Some API changes will be needed to support customized cache service. We will start another FLIP to discuss that. The change should not be much. Curious readers can read the google doc for some idea.
Add auto cache
Auto cache allows the BLOCKING shuffle boundaries to be persisted for later usage. It further relieves the users from thinking about when to explicitly cache in the program.

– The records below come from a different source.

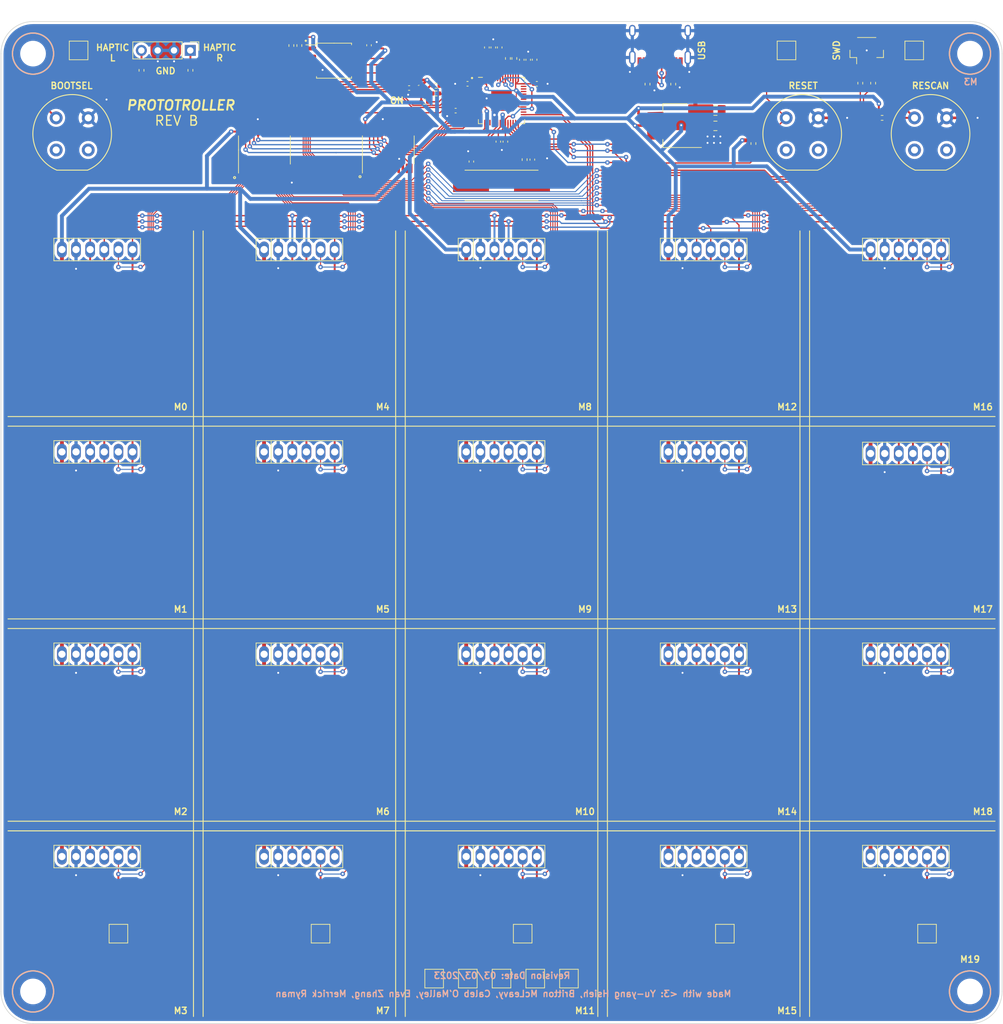
<source format=kicad_pcb>
(kicad_pcb (version 20211014) (generator pcbnew)

  (general
    (thickness 1.6)
  )

  (paper "A4")
  (layers
    (0 "F.Cu" signal)
    (31 "B.Cu" signal)
    (32 "B.Adhes" user "B.Adhesive")
    (33 "F.Adhes" user "F.Adhesive")
    (34 "B.Paste" user)
    (35 "F.Paste" user)
    (36 "B.SilkS" user "B.Silkscreen")
    (37 "F.SilkS" user "F.Silkscreen")
    (38 "B.Mask" user)
    (39 "F.Mask" user)
    (40 "Dwgs.User" user "User.Drawings")
    (41 "Cmts.User" user "User.Comments")
    (42 "Eco1.User" user "User.Eco1")
    (43 "Eco2.User" user "User.Eco2")
    (44 "Edge.Cuts" user)
    (45 "Margin" user)
    (46 "B.CrtYd" user "B.Courtyard")
    (47 "F.CrtYd" user "F.Courtyard")
    (48 "B.Fab" user)
    (49 "F.Fab" user)
    (50 "User.1" user)
    (51 "User.2" user)
    (52 "User.3" user)
    (53 "User.4" user)
    (54 "User.5" user)
    (55 "User.6" user)
    (56 "User.7" user)
    (57 "User.8" user)
    (58 "User.9" user)
  )

  (setup
    (stackup
      (layer "F.SilkS" (type "Top Silk Screen"))
      (layer "F.Paste" (type "Top Solder Paste"))
      (layer "F.Mask" (type "Top Solder Mask") (thickness 0.01))
      (layer "F.Cu" (type "copper") (thickness 0.035))
      (layer "dielectric 1" (type "core") (thickness 1.51) (material "FR4") (epsilon_r 4.5) (loss_tangent 0.02))
      (layer "B.Cu" (type "copper") (thickness 0.035))
      (layer "B.Mask" (type "Bottom Solder Mask") (thickness 0.01))
      (layer "B.Paste" (type "Bottom Solder Paste"))
      (layer "B.SilkS" (type "Bottom Silk Screen"))
      (copper_finish "None")
      (dielectric_constraints no)
    )
    (pad_to_mask_clearance 0)
    (aux_axis_origin 17 18)
    (pcbplotparams
      (layerselection 0x00010fc_ffffffff)
      (disableapertmacros false)
      (usegerberextensions false)
      (usegerberattributes true)
      (usegerberadvancedattributes true)
      (creategerberjobfile true)
      (svguseinch false)
      (svgprecision 6)
      (excludeedgelayer true)
      (plotframeref false)
      (viasonmask false)
      (mode 1)
      (useauxorigin false)
      (hpglpennumber 1)
      (hpglpenspeed 20)
      (hpglpendiameter 15.000000)
      (dxfpolygonmode true)
      (dxfimperialunits true)
      (dxfusepcbnewfont true)
      (psnegative false)
      (psa4output false)
      (plotreference true)
      (plotvalue false)
      (plotinvisibletext false)
      (sketchpadsonfab false)
      (subtractmaskfromsilk false)
      (outputformat 1)
      (mirror false)
      (drillshape 0)
      (scaleselection 1)
      (outputdirectory "gerber/")
    )
  )

  (net 0 "")
  (net 1 "VBUS")
  (net 2 "GND")
  (net 3 "+3V3")
  (net 4 "+1V1")
  (net 5 "/XTAL_IN")
  (net 6 "/XTAL_OUT_PRE")
  (net 7 "/LB")
  (net 8 "/LG")
  (net 9 "/LR")
  (net 10 "/CONN_SWDIO")
  (net 11 "/CONN_SWCLK")
  (net 12 "/CC1_USB")
  (net 13 "/USB_D+")
  (net 14 "/USB_D-")
  (net 15 "/CC2_USB")
  (net 16 "/CONN_HAP_L")
  (net 17 "/CONN_HAP_R")
  (net 18 "/5-to-32/SPI_CSN0")
  (net 19 "SPI0_TX")
  (net 20 "SPI0_RX")
  (net 21 "SPI0_SCLK")
  (net 22 "/5-to-32/SPI_CSN1")
  (net 23 "/5-to-32/SPI_CSN2")
  (net 24 "/5-to-32/SPI_CSN3")
  (net 25 "/5-to-32/SPI_CSN4")
  (net 26 "/5-to-32/SPI_CSN5")
  (net 27 "/5-to-32/SPI_CSN6")
  (net 28 "/5-to-32/SPI_CSN7")
  (net 29 "/5-to-32/SPI_CSN8")
  (net 30 "/5-to-32/SPI_CSN9")
  (net 31 "/5-to-32/SPI_CSN10")
  (net 32 "/5-to-32/SPI_CSN11")
  (net 33 "/5-to-32/SPI_CSN12")
  (net 34 "/5-to-32/SPI_CSN13")
  (net 35 "/5-to-32/SPI_CSN14")
  (net 36 "/5-to-32/SPI_CSN15")
  (net 37 "/5-to-32/SPI_CSN16")
  (net 38 "/5-to-32/SPI_CSN17")
  (net 39 "/5-to-32/SPI_CSN18")
  (net 40 "/5-to-32/SPI_CSN19")
  (net 41 "/LED_R")
  (net 42 "/LED_G")
  (net 43 "/LED_B")
  (net 44 "/SWDIO")
  (net 45 "/SWCLK")
  (net 46 "/RUN_N")
  (net 47 "/RESCAN_N")
  (net 48 "/USB_D+I")
  (net 49 "/USB_D-I")
  (net 50 "/BOOTSEL_N")
  (net 51 "/QSPI_NSS")
  (net 52 "/XTAL_OUT")
  (net 53 "/HAP_L")
  (net 54 "/HAP_R")
  (net 55 "unconnected-(U2-Pad2)")
  (net 56 "E0N_A")
  (net 57 "E0N_B")
  (net 58 "A3")
  (net 59 "A2")
  (net 60 "A1")
  (net 61 "A0")
  (net 62 "unconnected-(U2-Pad3)")
  (net 63 "unconnected-(U2-Pad16)")
  (net 64 "unconnected-(U2-Pad17)")
  (net 65 "unconnected-(U2-Pad18)")
  (net 66 "unconnected-(U2-Pad31)")
  (net 67 "unconnected-(U2-Pad32)")
  (net 68 "unconnected-(U2-Pad34)")
  (net 69 "unconnected-(U2-Pad35)")
  (net 70 "unconnected-(U2-Pad36)")
  (net 71 "unconnected-(U2-Pad37)")
  (net 72 "unconnected-(U2-Pad38)")
  (net 73 "unconnected-(U2-Pad39)")
  (net 74 "unconnected-(U2-Pad40)")
  (net 75 "/QSPI_SD3")
  (net 76 "/QSPI_SCLK")
  (net 77 "/QSPI_SD0")
  (net 78 "/QSPI_SD2")
  (net 79 "/QSPI_SD1")
  (net 80 "unconnected-(U2-Pad41)")
  (net 81 "unconnected-(U5-Pad5)")
  (net 82 "unconnected-(U5-Pad6)")
  (net 83 "unconnected-(U5-Pad7)")
  (net 84 "unconnected-(U5-Pad8)")
  (net 85 "unconnected-(U5-Pad9)")
  (net 86 "unconnected-(U5-Pad10)")
  (net 87 "unconnected-(U5-Pad11)")
  (net 88 "unconnected-(U5-Pad13)")
  (net 89 "unconnected-(U5-Pad14)")
  (net 90 "unconnected-(U5-Pad15)")
  (net 91 "unconnected-(U5-Pad16)")
  (net 92 "unconnected-(U5-Pad17)")
  (net 93 "unconnected-(J1-PadMP)")
  (net 94 "unconnected-(J2-PadA8)")
  (net 95 "unconnected-(J2-PadB8)")

  (footprint "Connector_USB:USB_C_Receptacle_GCT_USB4105-xx-A_16P_TopMnt_Horizontal" (layer "F.Cu") (at 119.7 20.5 180))

  (footprint "Resistor_SMD:R_0402_1005Metric" (layer "F.Cu") (at 38.9 25.6 90))

  (footprint "TestPoint:TestPoint_Pad_2.5x2.5mm" (layer "F.Cu") (at 100.25 167))

  (footprint "Resistor_SMD:R_0402_1005Metric" (layer "F.Cu") (at 98.6 39.5 90))

  (footprint "Capacitor_SMD:C_0402_1005Metric" (layer "F.Cu") (at 99.154913 23.953027 90))

  (footprint "prototroller_footprints:Mag_Pogo_6P_P2.2mm_Female" (layer "F.Cu") (at 63.5 116.5))

  (footprint "Capacitor_SMD:C_0402_1005Metric" (layer "F.Cu") (at 90.3 39.8 -90))

  (footprint "Capacitor_SMD:C_0402_1005Metric" (layer "F.Cu") (at 100.5 27.7))

  (footprint "TestPoint:TestPoint_Pad_2.5x2.5mm" (layer "F.Cu") (at 139.4 22.5))

  (footprint "Resistor_SMD:R_0402_1005Metric" (layer "F.Cu") (at 84.8 29.2 180))

  (footprint "prototroller_footprints:Mag_Pogo_6P_P2.2mm_Female" (layer "F.Cu") (at 158 116.5))

  (footprint "Resistor_SMD:R_0402_1005Metric" (layer "F.Cu") (at 63.5 21.74 90))

  (footprint "Package_DFN_QFN:QFN-56-1EP_7x7mm_P0.4mm_EP3.2x3.2mm" (layer "F.Cu") (at 95 30.3))

  (footprint "prototroller_footprints:Mag_Pogo_6P_P2.2mm_Female" (layer "F.Cu") (at 63.5 148))

  (footprint "Capacitor_SMD:C_0805_2012Metric" (layer "F.Cu") (at 128.325 34.25 180))

  (footprint "Resistor_SMD:R_0402_1005Metric" (layer "F.Cu") (at 84.8 28 180))

  (footprint "Resistor_SMD:R_0402_1005Metric" (layer "F.Cu") (at 121.75 27.75 -90))

  (footprint "Capacitor_SMD:C_0402_1005Metric" (layer "F.Cu") (at 99.8 39.5 -90))

  (footprint "Resistor_SMD:R_0402_1005Metric" (layer "F.Cu") (at 97 23.75 -90))

  (footprint "MountingHole:MountingHole_3.2mm_M3" (layer "F.Cu") (at 22 23))

  (footprint "prototroller_footprints:Mag_Pogo_6P_P2.2mm_Female" (layer "F.Cu") (at 95 85))

  (footprint "MountingHole:MountingHole_3.2mm_M3" (layer "F.Cu") (at 168 23))

  (footprint "prototroller_footprints:Switch_D6C40F1LFS" (layer "F.Cu") (at 159.35 33))

  (footprint "Capacitor_SMD:C_0402_1005Metric" (layer "F.Cu") (at 98.154913 23.953027 90))

  (footprint "Resistor_SMD:R_0402_1005Metric" (layer "F.Cu") (at 152.9 27.6 -90))

  (footprint "prototroller_footprints:Mag_Pogo_6P_P2.2mm_Female" (layer "F.Cu") (at 63.5 85))

  (footprint "prototroller_footprints:Mag_Pogo_6P_P2.2mm_Female" (layer "F.Cu") (at 32 53.5))

  (footprint "prototroller_footprints:Mag_Pogo_6P_P2.2mm_Female" (layer "F.Cu") (at 63.5 53.5))

  (footprint "Resistor_SMD:R_0402_1005Metric" (layer "F.Cu") (at 83 30.5 180))

  (footprint "Capacitor_SMD:C_0402_1005Metric" (layer "F.Cu") (at 100.154913 23.946769 90))

  (footprint "TestPoint:TestPoint_Pad_2.5x2.5mm" (layer "F.Cu") (at 84.5 167))

  (footprint "Capacitor_SMD:C_0402_1005Metric" (layer "F.Cu") (at 94.712859 22.041473 90))

  (footprint "Capacitor_SMD:C_0805_2012Metric" (layer "F.Cu") (at 128.325 31.875))

  (footprint "TestPoint:TestPoint_Pad_2.5x2.5mm" (layer "F.Cu") (at 159.3 22.5))

  (footprint "TestPoint:TestPoint_Pad_2.5x2.5mm" (layer "F.Cu") (at 105.5 167))

  (footprint "Capacitor_SMD:C_0402_1005Metric" (layer "F.Cu") (at 93.712859 22.041473 90))

  (footprint "MountingHole:MountingHole_3.2mm_M3" (layer "F.Cu") (at 22 169))

  (footprint "prototroller_footprints:Mag_Pogo_6P_P2.2mm_Female" (layer "F.Cu") (at 32 116.5))

  (footprint "prototroller_footprints:Mag_Pogo_6P_P2.2mm_Female" (layer "F.Cu") (at 158 85.25))

  (footprint "prototroller_footprints:Mag_Pogo_6P_P2.2mm_Female" (layer "F.Cu") (at 32 148))

  (footprint "prototroller_footprints:Mag_Pogo_6P_P2.2mm_Female" (layer "F.Cu") (at 158 53.5))

  (footprint "Resistor_SMD:R_0402_1005Metric" (layer "F.Cu") (at 62.25 21.74 -90))

  (footprint "Resistor_SMD:R_0402_1005Metric" (layer "F.Cu") (at 154.3 33))

  (footprint "Resistor_SMD:R_0402_1005Metric" (layer "F.Cu") (at 150.9 27.6 -90))

  (footprint "Resistor_SMD:R_0402_1005Metric" (layer "F.Cu") (at 46.52 25.6 90))

  (footprint "TestPoint:TestPoint_Pad_2.5x2.5mm" (layer "F.Cu") (at 35.3 160))

  (footprint "TestPoint:TestPoint_Pad_2.5x2.5mm" (layer "F.Cu") (at 129.8 160))

  (footprint "prototroller_footprints:XTAL_ABLS-12.000MHZ-B4-T" (layer "F.Cu") (at 95 43.5 180))

  (footprint "Capacitor_SMD:C_0402_1005Metric" (layer "F.Cu") (at 95.6 36.7 -90))

  (footprint "Connector_PinHeader_2.54mm:PinHeader_1x04_P2.54mm_Vertical" (layer "F.Cu") (at 46.5 22.5 -90))

  (footprint "prototroller_footprints:Mag_Pogo_6P_P2.2mm_Female" (layer "F.Cu") (at 126.5 148))

  (footprint "prototroller_footprints:LED_Cree-UHD111A" (layer "F.Cu") (at 82.8 28.6 90))

  (footprint "prototroller_footprints:Mag_Pogo_6P_P2.2mm_Female" (layer "F.Cu") (at 126.5 53.5))

  (footprint "Resistor_SMD:R_0402_1005Metric" (layer "F.Cu") (at 117.75 27.75 -90))

  (footprint "Capacitor_SMD:C_0402_1005Metric" (layer "F.Cu") (at 74.35 21.7 90))

  (footprint "Capacitor_SMD:C_0402_1005Metric" (layer "F.Cu") (at 89.7 27.7 180))

  (footprint "MountingHole:MountingHole_3.2mm_M3" (layer "F.Cu") (at 168 169))

  (footprint "TestPoint:TestPoint_Pad_2.5x2.5mm" (layer "F.Cu") (at 29.1 22.5))

  (footprint "prototroller_footprints:Mag_Pogo_6P_P2.2mm_Female" (layer "F.Cu") (at 95 116.5))

  (footprint "Resistor_SMD:R_0402_1005Metric" (layer "F.Cu")
    (tedit 5F68FEEE) (tstamp cf7ce013-88f3-452f-bab1-de55b6913350)
    (at 96 23.75 -90)
    (descr "Resistor SMD 0402 (1005 Metric), square (rectangular) end terminal, IPC_7351 nominal, (Body size source: IPC-SM-782 page 72, https://www.pcb-3d.com/wordpress/wp-content/uploads/ipc-sm-782a_amendment_1_and_2.pdf), generated with kicad-footprint-generator")
    (tags "resistor")
    (property "Manufacturer" "TE Connectivity Passive Product")
    (property "Manufacturer Part Number" "CRGP0402F27R")
    (property "Sheetfile" "master_board.kicad_sch")
    (property "Sheetname" "")
    (path "/681485bc-b423-48d1-951b-9405d98e0263")
    (attr smd)
    (fp_text reference "R9" (at 0 -1.17 -90) (layer "F.SilkS") hide
      (effects (font (size 1 1) (thickness 0.15)))
      (tstamp d252b8a7-50e7-4ce7-84c5-5efb237a486e)
    )
    (fp_text value "27R4" (at 0 1.17 -90) (layer "F.Fab")
      (effects (font (size 1 1) (thickness 0.15)))
      (tstamp d62d801f-ac14-4375-a331-06785fba595f)
    )
    (fp_text user "${REFERENCE}" (at 0 0 -90) (layer "F.Fab")
      (effects (font (size 0.26 0.26) (thickness 0.04)))
      (tstamp 265dbe99-0c6b-4ec6-b28a-0d17728b6a2c)
    )
    (fp_line (start -0.153641 0.38) (end 0.153641 0.38) (layer "F.SilkS") (width 0.12) (tstamp 47c76b32-385b-4ce1-8e71-3701b1adc56f))
    (fp_line (start -0.153641 -0.38) (end 0.153641 -0.38) (layer "F.SilkS") (width 0.12) (tstamp f0602814-3d26-4f19-a9cf-208e47d99a17))
    (fp_line (start 0.93 -0.47) (end 0.93 0.47) (layer "F.CrtYd") (width 0.05) (tstamp 055621aa-55d1-4468-845e-9bfe1ccde5d0))
    (fp_line (start -0.93 0.47) (end -0.93 -0.47) (layer "F.CrtYd") (width 0.05) (tstam
... [923383 chars truncated]
</source>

Add cache to DataStream API
As of now DataStream only supports stream processing. There is some idea of supporting both Stream and Batch (as finite stream) in DataStream. Once we do that, we can add the cache API to DataStream as well.
Compatibility, Deprecation, and Migration Plan
This FLIP proposes a new feature in Flink. It is fully backwards compatible.
Unit tests and Integration Tests will be added to test the proposed functionalities.
The semantic of the cache() / invalidateCache() API has gone through extended discussions. The rejected alternative semantics are documented below:
Rejected API Option 1
Simple and intuitive, users only need to deal one variable of Table class
Side effect: a table may be cached / uncached in a method invocation, while the caller does not know about this.
Rejected API Option 2
No side effect
Optimizer has no chance to kick in.
Users have to distinguish between original table / cached table.
Adding auto cache becomes a backward incompatible change.
Rejected API Option 3
No side effect
Users only deal with the variable.
Easy to add auto caching.
The behavior of t.foo() changes after t.cache(), the concern is that this is considered as “modifies” table t, which is against the immutable principle.